And the Persians probably weren't too keen on the Greeks who conquered them appropriating their culture. The Greeks probably weren't too keen on the Romans who conquered them appropriating their culture. And the Roman Brittannians probably weren't too keen on the illiterate Anglian and Saxon barbarians who conquered them appropriating their culture. But they didn't just ape those cultures, they kept them going, advanced them. That's how global civilization develops. Even in the face of conquest and historical injustices, cultures exchange important ideas and in the process spread the good ones. Cultures improve and advance the state of civilization, far faster than it can happen in total isolation.
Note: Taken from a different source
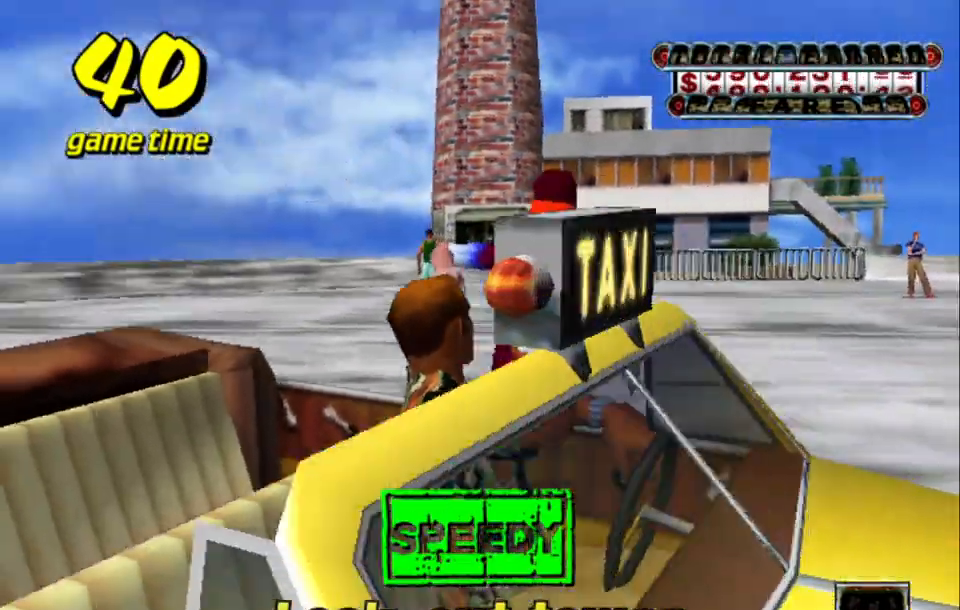
{"keys": ["a", "right", "s", "up"], "events": [[84, "a", "down"], [84, "s", "down"], [134, "up", "down"], [300, "right", "down"]]}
There wasn't one single Native American culture. There were hundreds of cultures. And each one of them borrowed lots of ideas from the others and gradually spread them. Sometimes through peaceful trade, but other times because one tribe was conquering/"demolishing" another. If they were all isolated each one of them would have far less culture to appropriate. The only thing stopping them from borrowing ideas from Eurasia over the millenia was an ocean, otherwise such exchange would have been a natural part of their cultural evolution. No culture is static and very few cultures developed all their own ideas with no influence from others.

Now some drunk sorority girl in a headdress and war paint isn't exactly a very valuable improvement to our shared culture, so the disrespect there probably outweighs any negligible benefits from that. But if tribal clothing were to influence fashions in ways that were not just a joke, then that's fair game. It's how civilization has always worked.